Odds are pretty good Nevada voters will give a green thumbs-up to recreational marijuana in November 2016. How will legal pot change Las Vegas?

Well, you could look at economic growth, and drops in crime stats, in weed-legal Colorado and Washington state as potential signs of things to come.

Or, you could ask the great reggae musician Ziggy Marley (performing Friday at Mandalay Bay Beach; $43) for weed wisdom, since he is known in the comic book world as “Marijuanaman.”

“It might not be ‘Sin City’ anymore,” Marijuanaman Marley said happily. “It might become ‘The Righteous City.’

“And (marijuana) won’t be criminalized, so you’ll have less criminals,” he said.

Like many marijuana advocates, Marley believes marijuana opens people’s minds more to enlightenment and to “some stupid stuff” but also “very profound things.”

“It makes you think differently. It’s always good to get out of the ‘Matrix,'” he said, alluding to the movie where we’re living in where our brains are plugged into electronics.

“That’s why it has been illegalized. They don’t want you to think outside of that box that’s created for us to live in,” he said. “They want people to stay in that programmed state of mind, and marijuana can get you out of that programmed state of mind.”

Marley is one of many weed icons performing in Las Vegas this summer, as venues already welcomed bands like 311 and Jurassic 5, while coming up are Stephen Marley (Aug. 4 at House of Blues), Wiz Khalifa (Aug. 7 at Mandalay Bay), and Slightly Stoopid (Aug. 14 at Cosmopolitan pool), aside from DJs and showroom stars who smoke regularly.

Marley is on a short summer tour. He has been spending his time, lately, writing music in mornings, and hanging with his kids.
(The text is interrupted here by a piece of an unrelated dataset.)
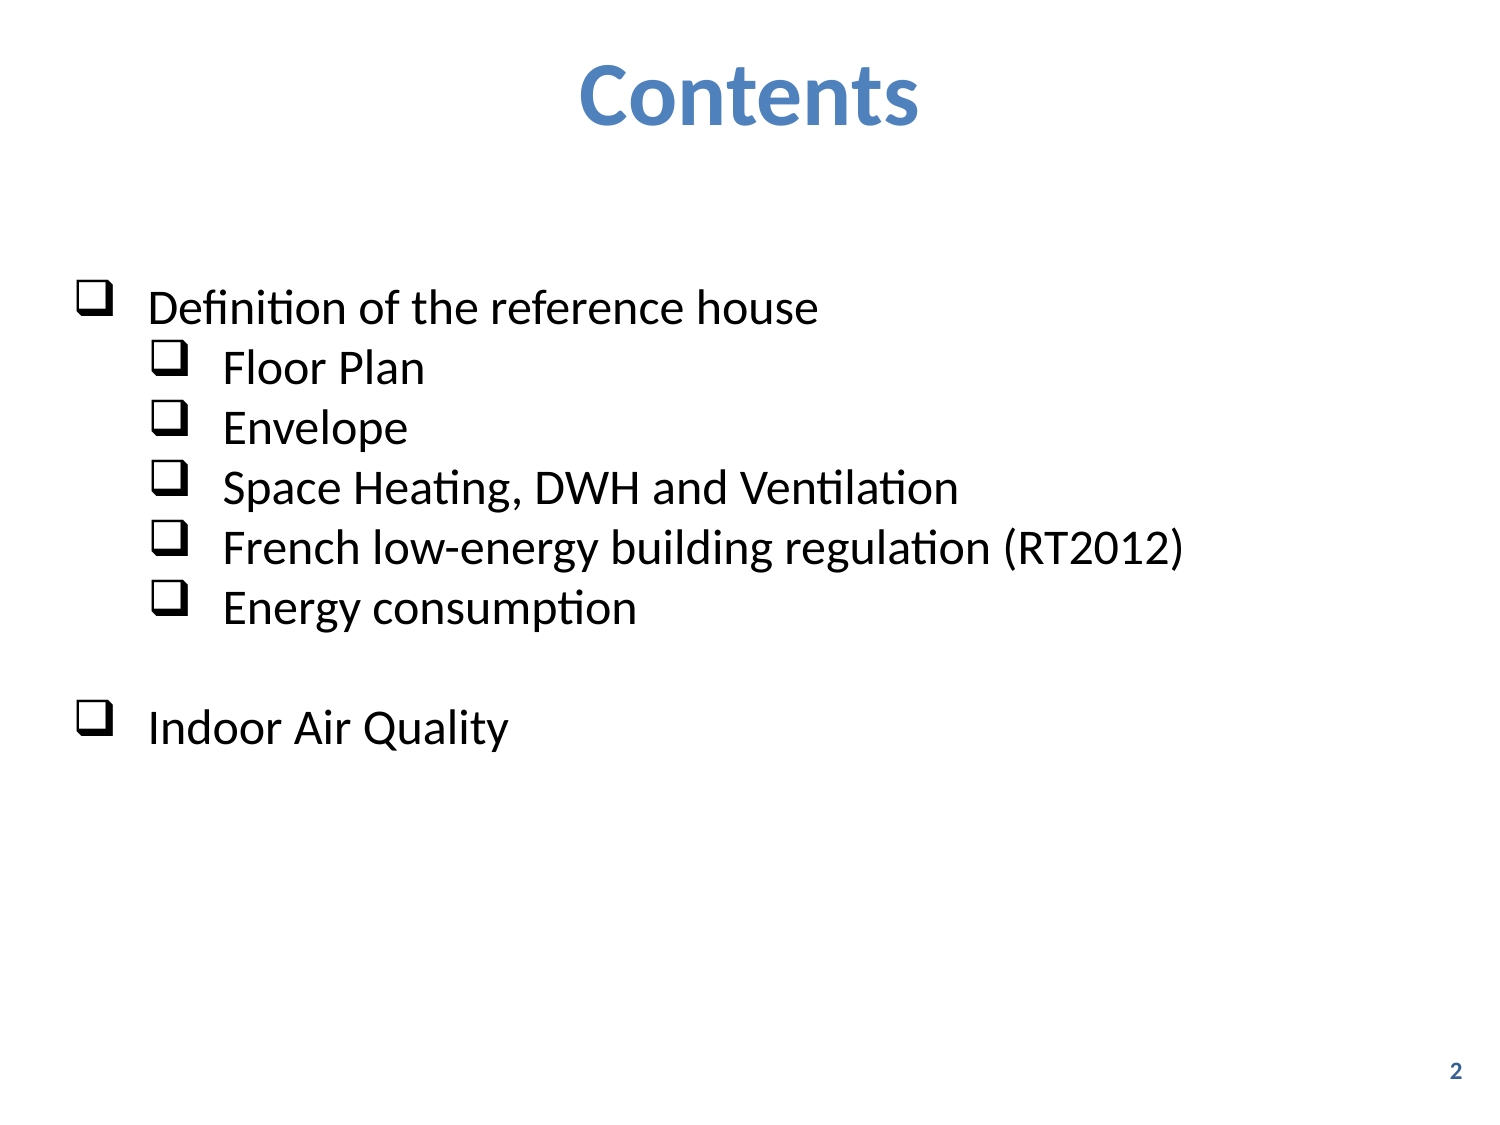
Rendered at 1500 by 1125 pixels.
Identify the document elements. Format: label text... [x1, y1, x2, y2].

title Contents [75, 0, 1425, 183]
text_box 2 [1435, 1039, 1500, 1100]
text_box Definition of the reference house Floor Plan Envelope Space Heating, DWH and Ventilation French low-energy building regulation (RT2012) Energy consumption Indoor Air Quality [57, 267, 1308, 762]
“Regular, everyday experiences outside of show business are inspirational. I get inspired by life. I really enjoy just living,” he said.

He’s working on his next album, planned for release next year. It will mark a departure in that Marley normally avoids singing about politics while focusing on themes of love and life.
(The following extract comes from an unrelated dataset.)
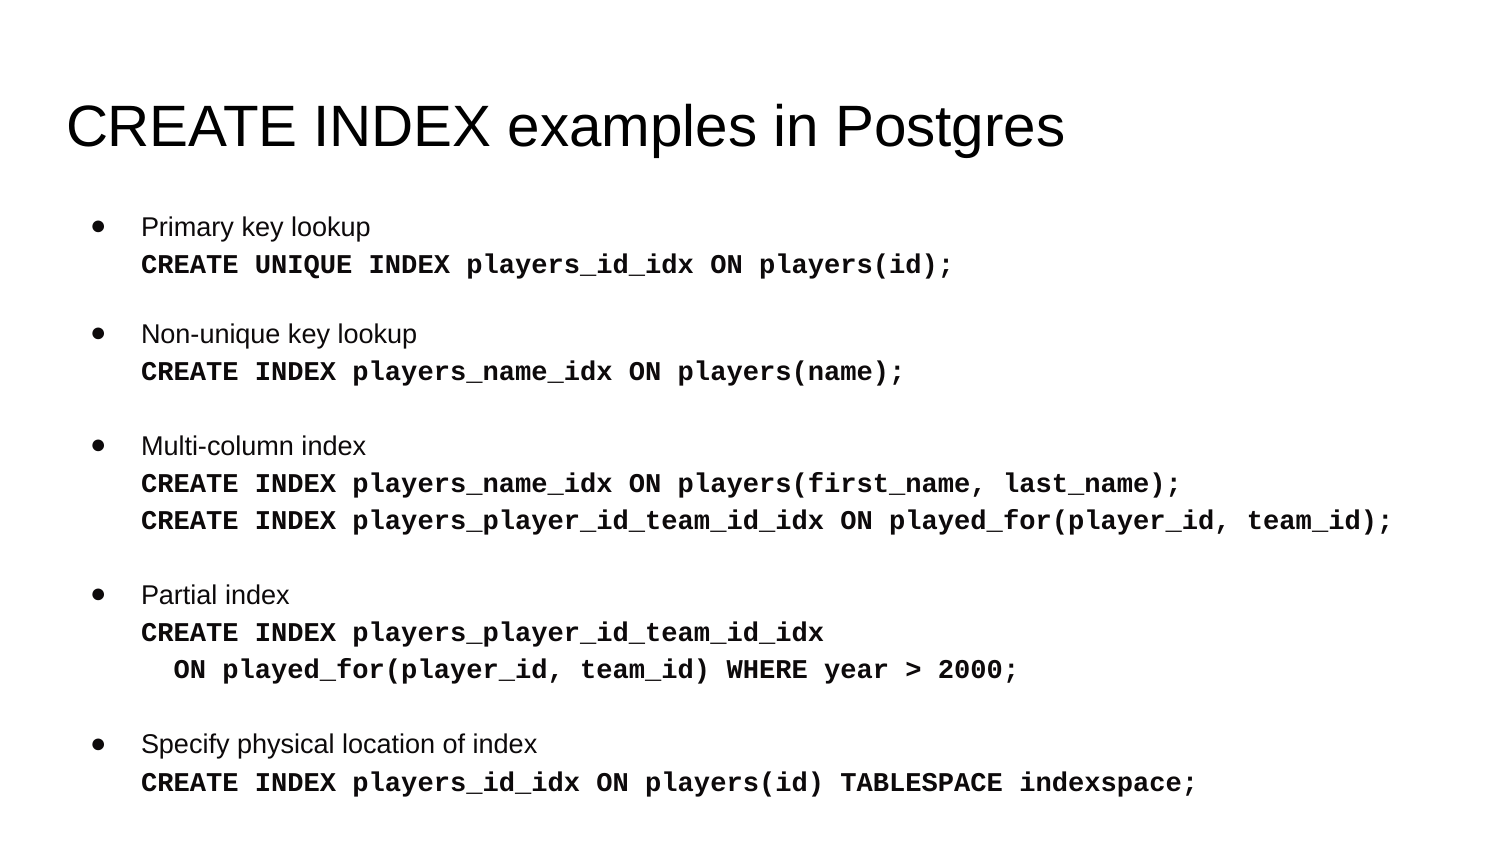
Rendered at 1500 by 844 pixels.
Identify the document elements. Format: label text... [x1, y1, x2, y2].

title CREATE INDEX examples in Postgres [51, 72, 1449, 167]
list Primary key lookup CREATE UNIQUE INDEX players_id_idx ON players(id); Non-unique key lookup CREATE INDEX players_name_idx ON players(name); Multi-column index CREATE INDEX players_name_idx ON players(first_name, last_name); CREATE INDEX players_player_id_team_id_idx ON played_for(player_id, team_id); Partial index CREATE INDEX players_player_id_team_id_idx ON played_for(player_id, team_id) WHERE year > 2000; Specify physical location of index CREATE INDEX players_id_idx ON players(id) TABLESPACE indexspace; [51, 189, 1449, 750]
“The next record is going to be a little more aware of what’s happening in the world, and not so much about my personal life,” Marley said.

He won’t sing overt political songs, but rather “political poetry,” to encourage listeners to think about socioeconomic realities metaphorically.

Why is he turning this corner? Because people should work on solutions to dissolutionment with the world.

“We’re still having wars. We still have racism. It’s weird to me that we’re still finding reasons to kill each other. After all these years of killing each other, we can’t find another way?

“Something else is working underneath the current that we can’t see, like a riptide pulling us to sea,” he said. “We keep trying to swim against it, but there’s a more calm, peaceful way out. I cannot believe that we’re not finding that solution to that political and war mentality, that riptide.'”

So he’s going to do his part with political poetry.

“I’ll put it out in the music,” he said. “I want people to smoke a spliff and think.”

By the way, I asked Marley who he thinks is America’s Weed Santa, the bringer of marijuana. Is it Snoop Dogg? Cheech and Chong? Bill Maher? Miley Cyrus?

“Probably Willie Nelson. He’s like Santa,” Marley said. “He’s the hippie Santa. Willie’s serious, man.”